OPDRACHTEN =>
a) Druk uit de tekst over telefoongebruik in het verkeer letterlijk het gedeelte af vanaf "Als de betrokkenen" tot en met "van de wegenverkeerswet).".
b) Ga verder met de tekst over telefoongebruik in het verkeer, te beginnen na de laatste zin die er staat.

BRONTEKST =>
□ □ □ □ □

- Automobilisten en fietsers gebruiken vaker hun mobiel tijdens het rijden. En het aantal verkeersongelukken neemt toe.
- De gedachte is dan al gauw: één en één is twee.
- Het blijkt echter erg lastig om hard vast te stellen dat gebruik van mobieltjes de oorzaak is van de stijging van het aantal verkeersongelukken.
- Lees ook: Snelheidlimiet van 30 km per uur in bebouwde kom: dat werkt alleen als het ‘geloofwaardig’ is
Het lijkt zo logisch: meer afleiding in het verkeer door gebruik van mobieltjes leidt tot meer verkeersongelukken. Toch lijkt daar nog niet echt hard bewijs voor te zijn.
Dat het telefoongebruik in het verkeer toeneemt, is duidelijk vastgesteld door onderzoek van het wetenschappelijk instituut voor verkeersveiligheidsonderzoek, SWOV. Tegelijkertijd is ook er sprake van een toenemend aantal verkeersongevallen. Maar een direct verband tussen de stijging van het aantal verkeersongevallen en het gebruik van mobieltjes in de auto of op de fiets, is niet zo makkelijk aan te tonen.
Op zich zou je denken dat de data die op mobiele telefoons worden opgeslagen, veel aanknopingspunten bieden. De data van een mobieltje zouden toch moeten kunnen laten zien dat een autobestuurder inderdaad aan het Whatsappen was toen hij of zij iemand van de fiets reed? Of andersom, het moet toch ook te bewijzen zijn dat een fietser naar de telefoon aan het staren was en daardoor een auto te laat opmerkte.
Om maar gelijk met de deur in huis te vallen: de mobiele telefoon van zowel dader als slachtoffer kan inderdaad als bewijslast fungeren. De politie controleert hier namelijk veelvuldig op. Maar dit wordt lang niet bij alle verkeersongevallen uitvoerig gedaan, blijkt uit navraag van Business Insider Nederland bij de Nederlandse Politie.
Als dienders vermoeden dat er telefoongebruik in het spel is geweest, kunnen ze bij de betrokkenen vragen of ze de mobieltjes mogen inzien. Hierbij mag de politieagent kijken naar bijvoorbeeld de tijden van de laatste telefoongesprekken en de verzonden berichten, maar ook naar agenda-afspraken.
Als de betrokkenen weigeren mee te werken, moet er via de officier van justitie toestemming gevraagd worden om de telefoons te vorderen voor verder onderzoek. En daar komt nog een beperkende factor bij, want er wordt alleen bij de officier van justitie aangeklopt als het ongeval van zwaardere aard is (bijvoorbeeld: verkeersmisdrijven zoals omschreven in de artikelen 6 en 5a van de wegenverkeerswet).

□ □ □ □ □

AANGELEVERD MATERIAAL =>

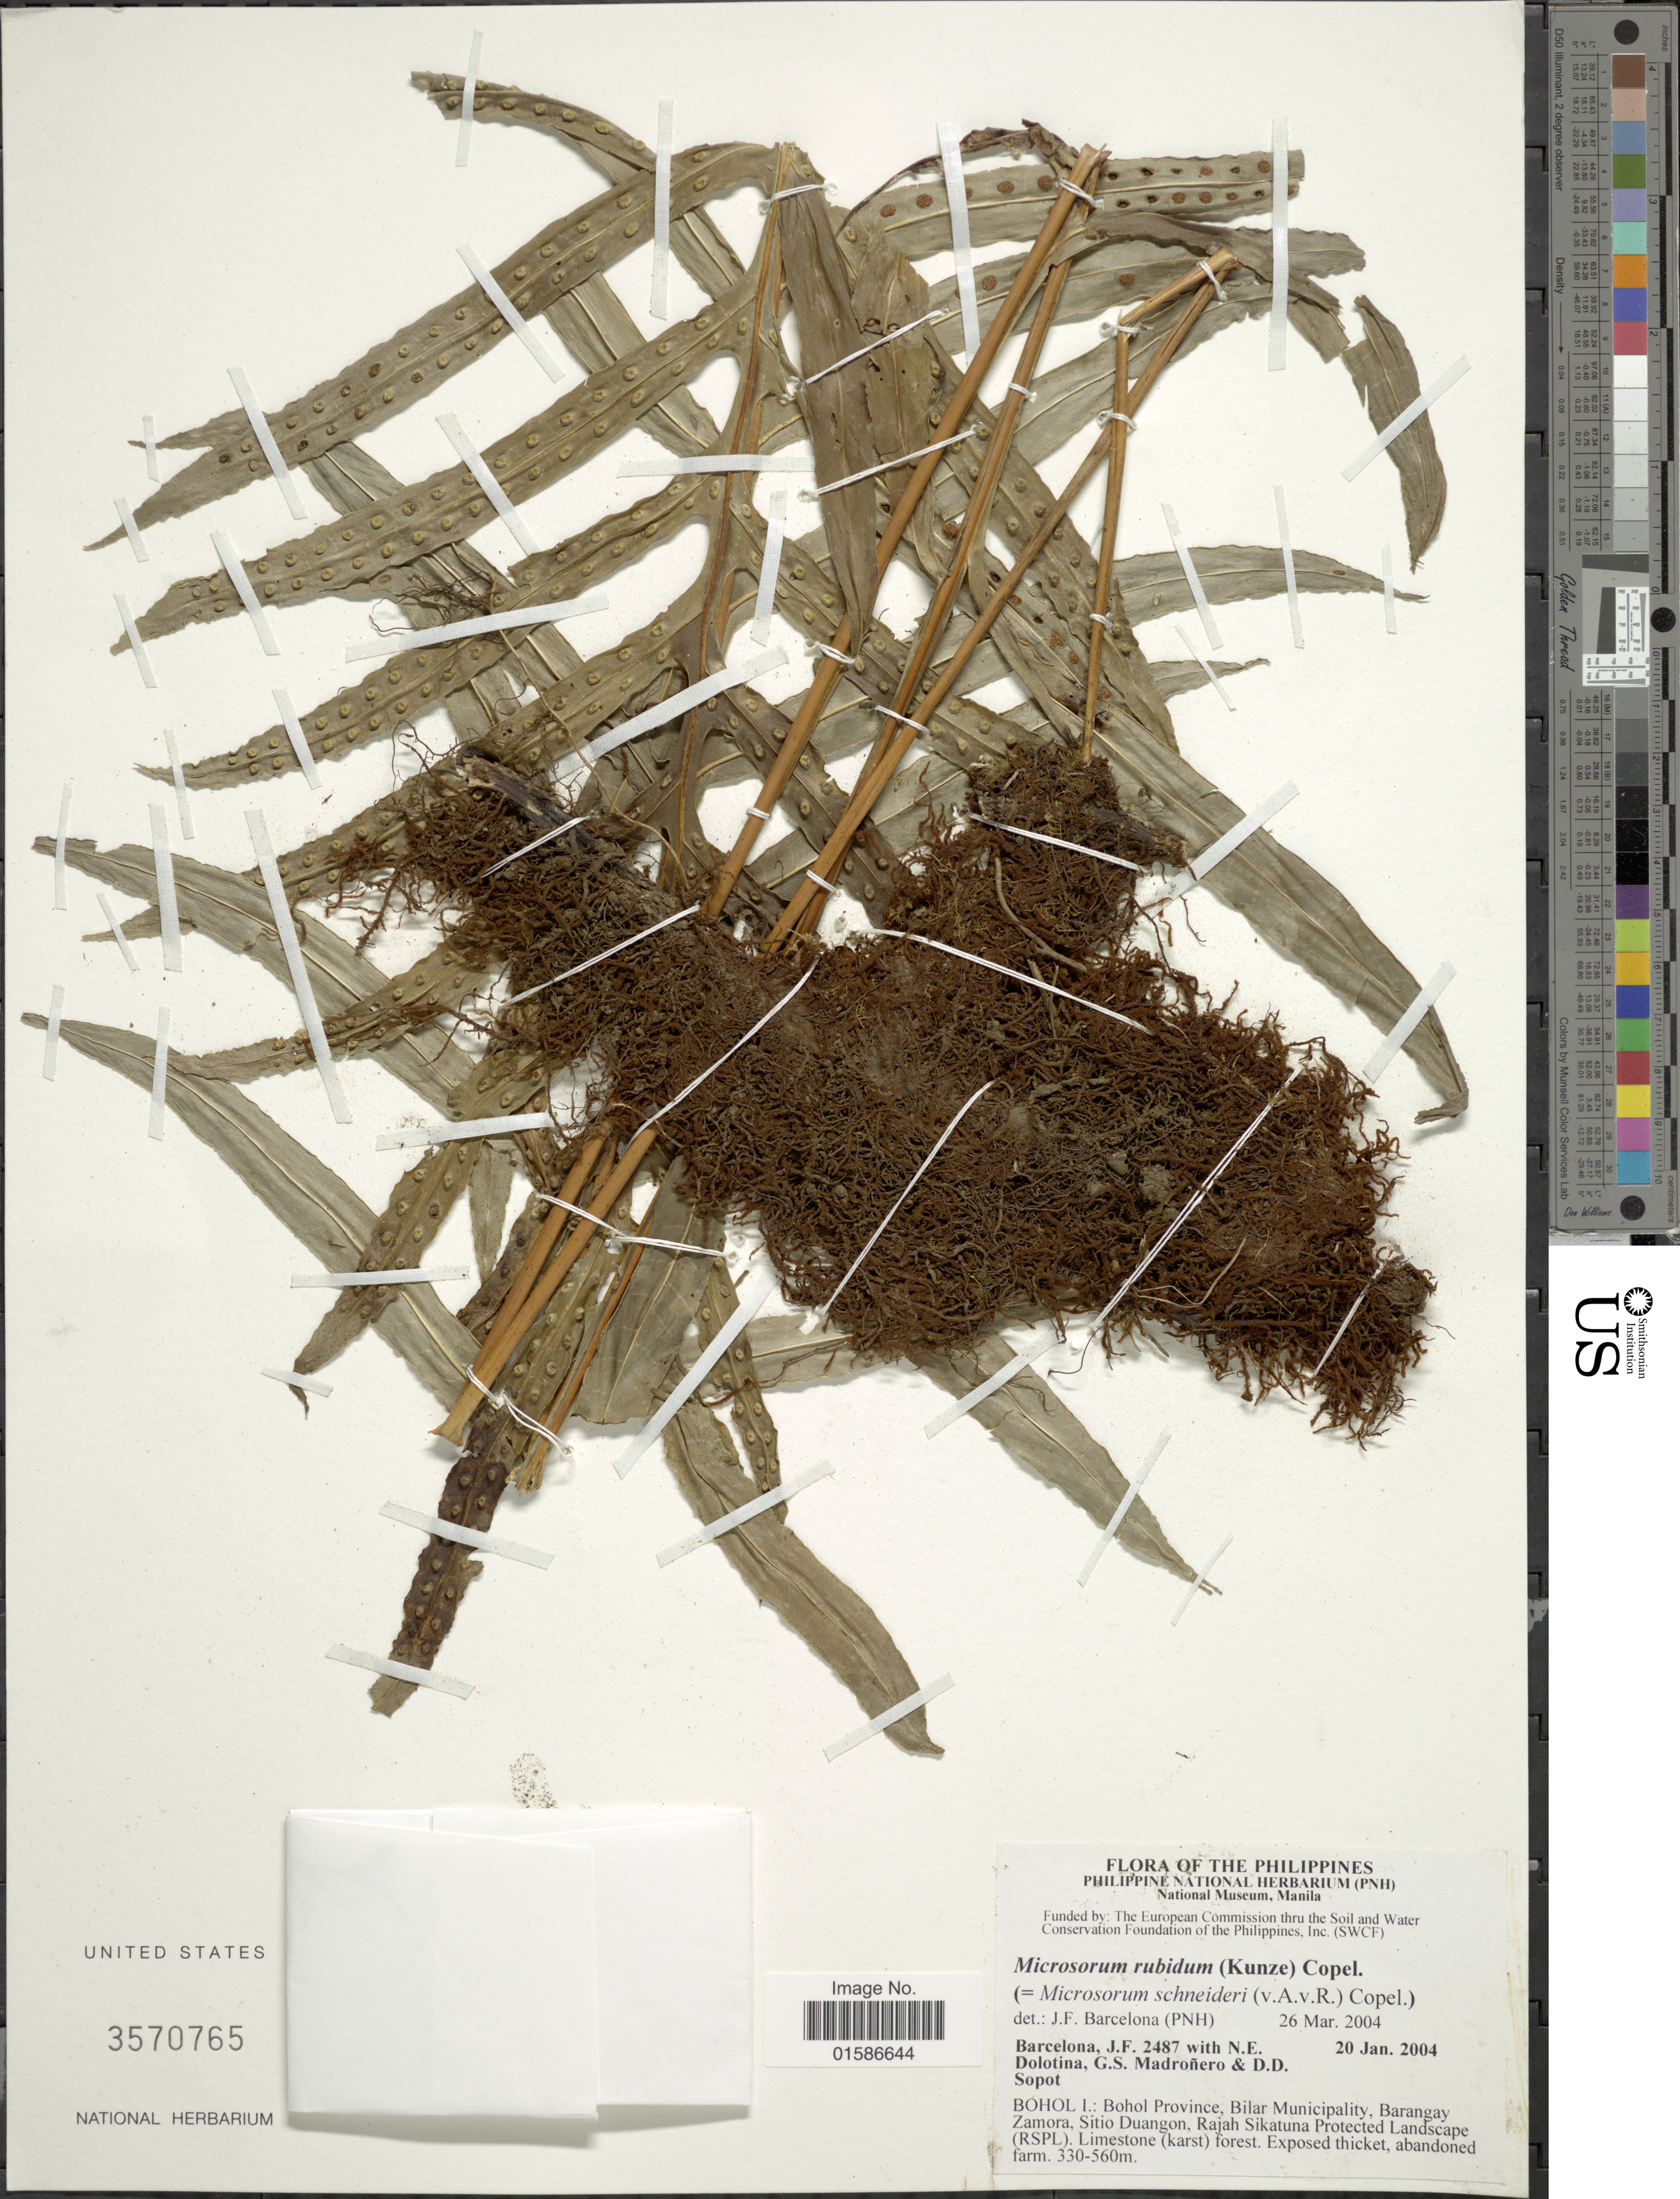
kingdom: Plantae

□ □ □ □ □

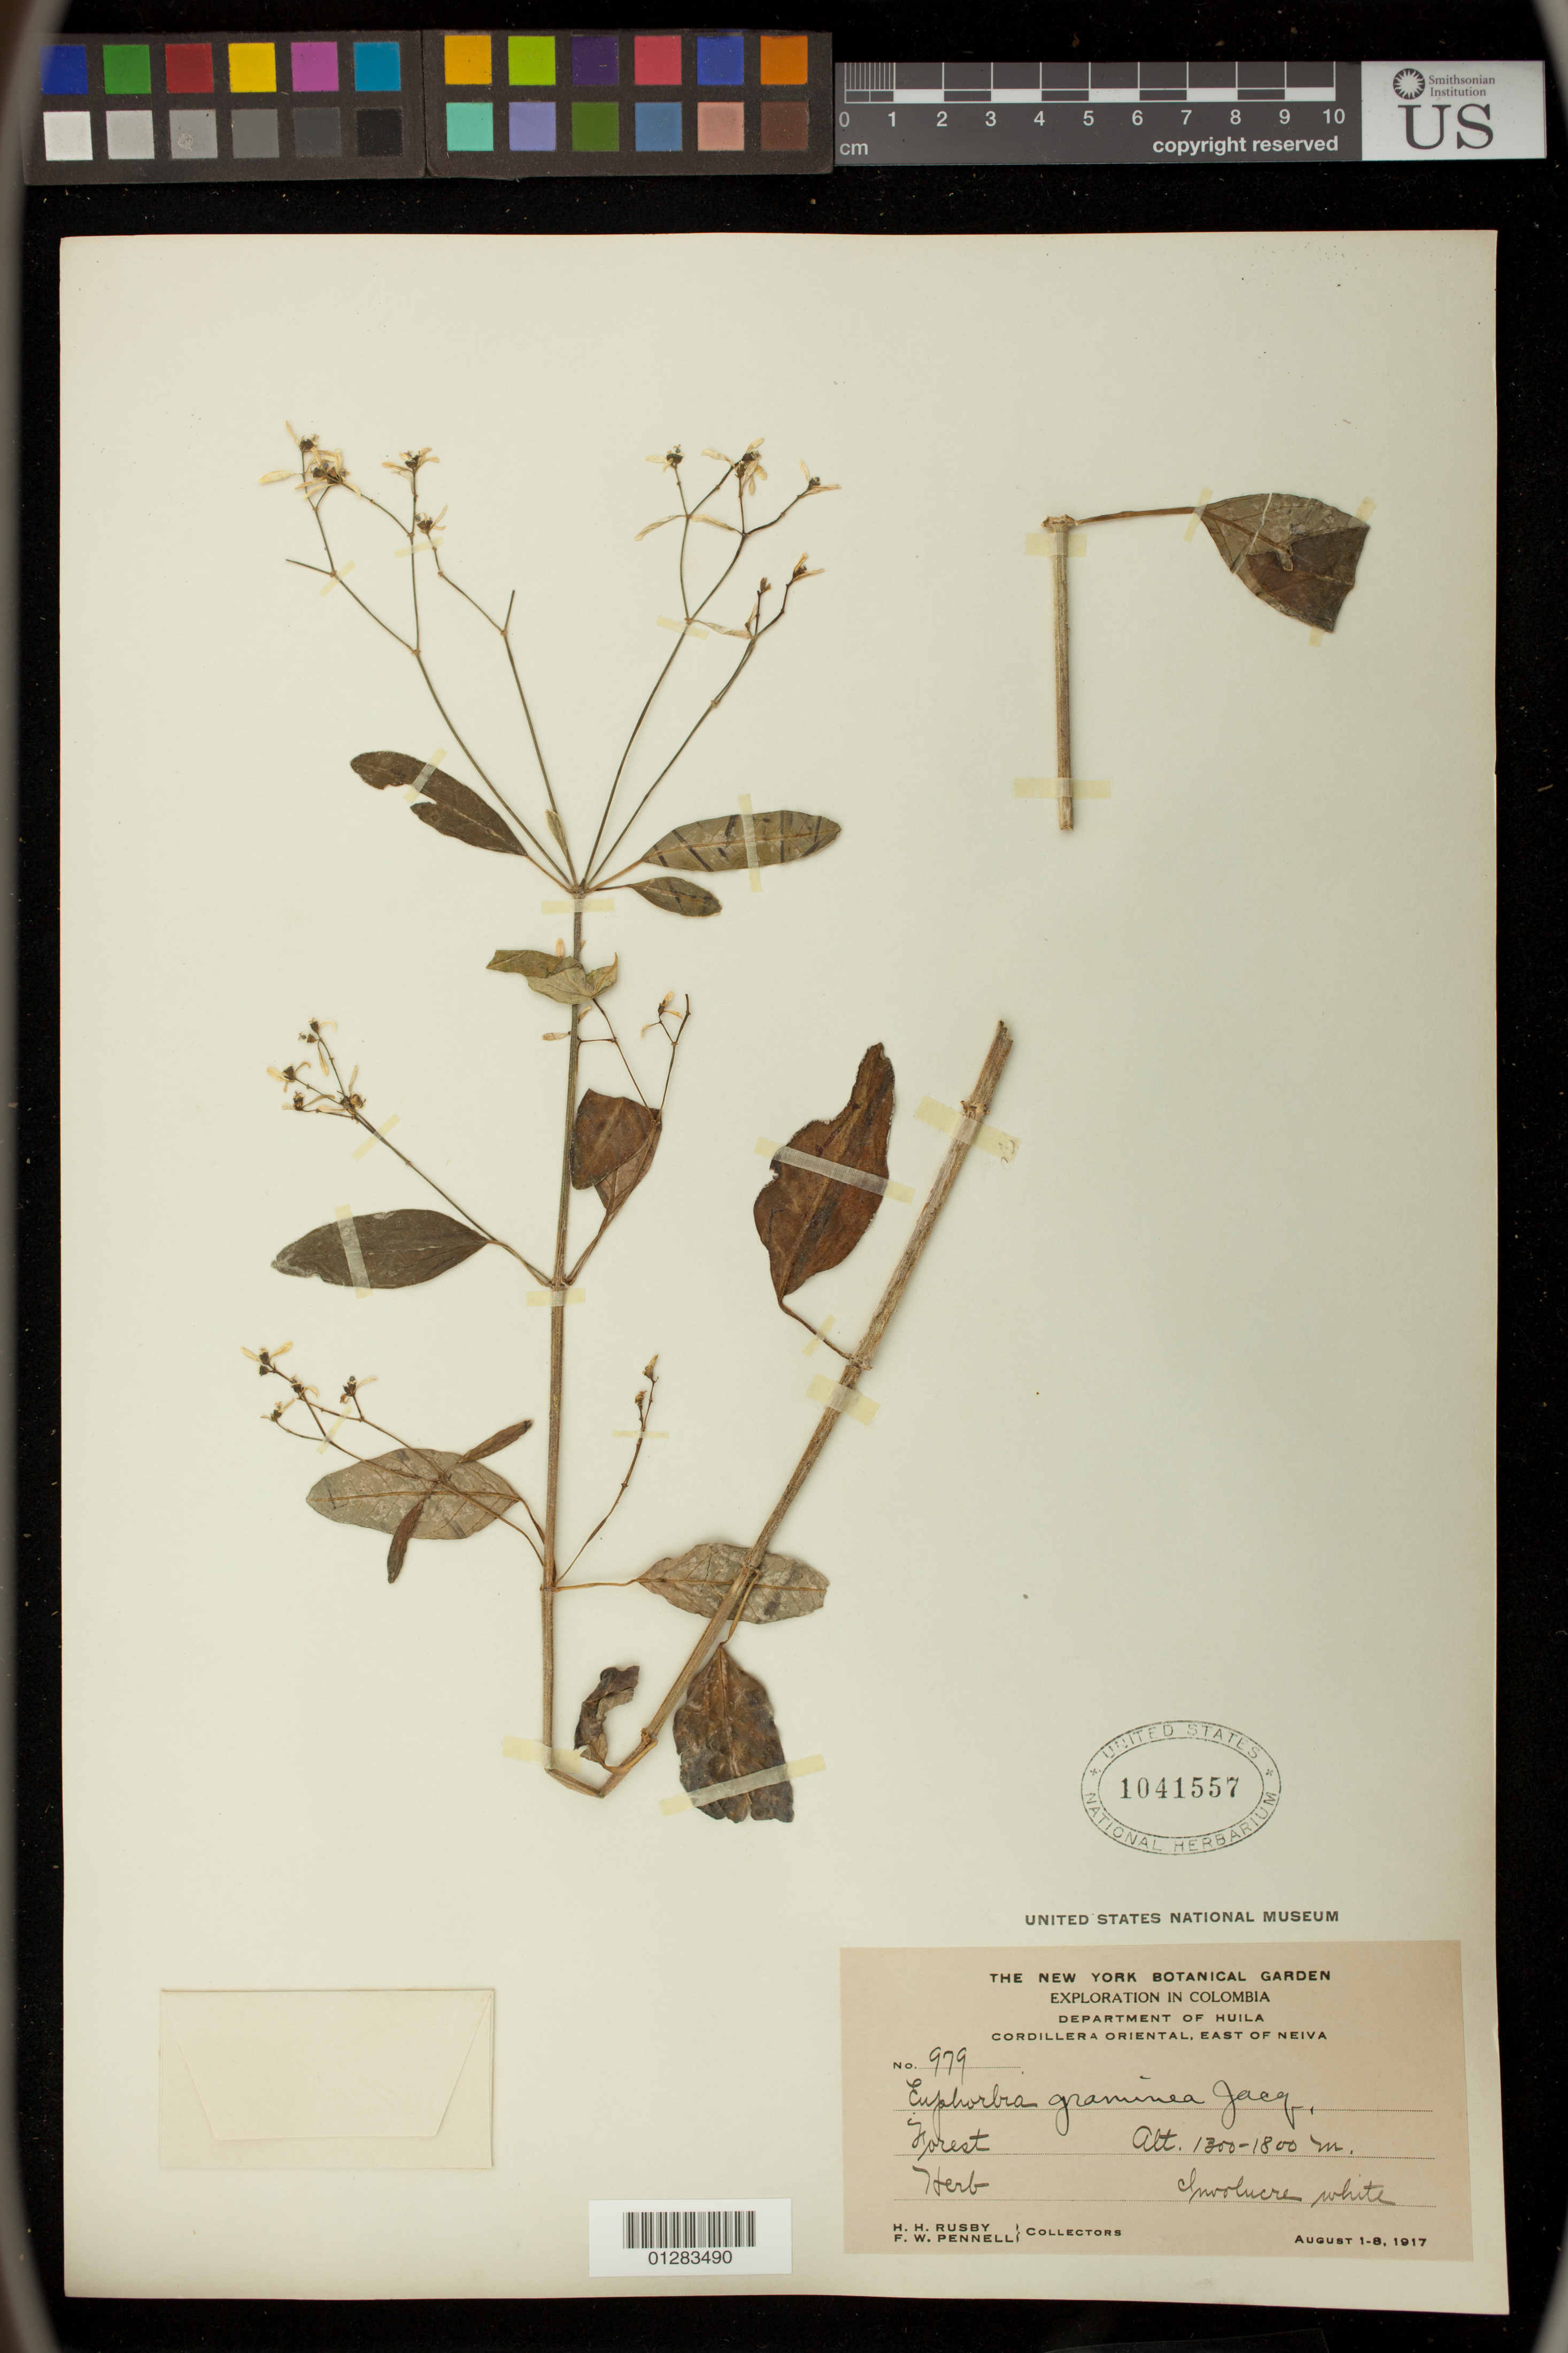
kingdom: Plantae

□ □ □ □ □

ANTWOORDEN =>
a)
Als de betrokkenen weigeren mee te werken, moet er via de officier van justitie toestemming gevraagd worden om de telefoons te vorderen voor verder onderzoek. En daar komt nog een beperkende factor bij, want er wordt alleen bij de officier van justitie aangeklopt als het ongeval van zwaardere aard is (bijvoorbeeld: verkeersmisdrijven zoals omschreven in de artikelen 6 en 5a van de wegenverkeerswet).

b)
Data uit een telefoon wordt gebruikt voor onderzoek naar verkeersongevallen
Mocht de politie overgaan tot een diepgaander onderzoek van mobiele telefoons, dan wordt er gekeken naar een reeks van zaken.
- actieve gesprekken
- actief app- of berichtenverkeer
- gebruik van YouTube of muziekapps vlak voor of tijdens een aanrijding
- een navigatieapp met snelheidsregistratie die aangeeft welke snelheid werd gereden vlak voor of tijdens een aanrijding
- loggegevens van de telefoon: werd het scherm aangeraakt vlak voor of tijdens een aanrijding
- locatiegegevens van de telefoon die een gemiddelde snelheid, locatie of gereden route geven
- filmpjes gemaakt door de betrokkene waarin hij zijn/haar eigen rijgedrag filmt (social media).
Kortom, de dataschat die een telefoon bevat, kan ook daadwerkelijk gebruikt worden in het onderzoek naar de toedracht van een verkeersongeval.
De politie geeft ook aan dat de gevonden data in veel gevallen hebben bijgedragen aan de bewijsvoering in meerdere zaken. Details kunnen daarbij niet worden gegeven. De politie draagt de bewijzen namelijk over aan de officier van justitie, waarna men geen zicht meer heeft op wat ermee gedaan wordt.
Dat hier ook nog uitdagingen liggen, blijkt uit voorbeelden van zaken die in het verleden zijn voorgekomen. Zo werd in 2017 mobiel gebruik aangetoond rond een dodelijk ongeval, maar werd het niet als bewijs gezien. Er kon alleen aangetoond worden dat de autobestuurder in kwestie tientallen seconden voordat ze het ongeval via 112 meldde, de telefoon had gebruikt om berichtjes te verzenden.
Volgens de rechter zat er te veel tijd tussen de melding en het gebruik van de smartphone om definitief te bevestigen dat de autobestuurder daardoor voldoende afgeleid was.
Het euvel ligt dus vooral bij het vaststellen van het gebruik van de mobiele telefoon op het moment dat het ongeval daadwerkelijk plaatsvindt. Achteraf is dit moeilijk na te gaan, en ten tijde van een aanrijding is het wel heel onwaarschijnlijk dat een dienstdoende agent toevallig in de buurt waarneemt dat de dader inderdaad was afgeleid door zijn of haar mobiel.
Ook speciale camera’s die mobiel gebruik moeten vaststellen, zijn maar op een beperkt aantal locaties te vinden.
Kunnen telefoonfabrikanten meer doen met data van mobieltjes bij verkeersongevallen?
Nu zou je kunnen stellen dat ook de telefoonfabrikanten een belangrijke rol in deze kwestie spelen. Zij verzamelen immers niet alleen data van mobieltjes, maar hebben tot op zekere hoogte ook toegang tot smartphones en versturen data bijvoorbeeld naar hulpdiensten als het apparaat een crashdetectie-functie heeft.
In het laatstgenoemde geval herkennen sensoren van de telefoon dat er een ongeluk plaatsvindt en worden relevante data zoals de locatie naar de hulpdiensten gestuurd. Dat blijft wel beperkt tot niet-privacy gevoelige informatie.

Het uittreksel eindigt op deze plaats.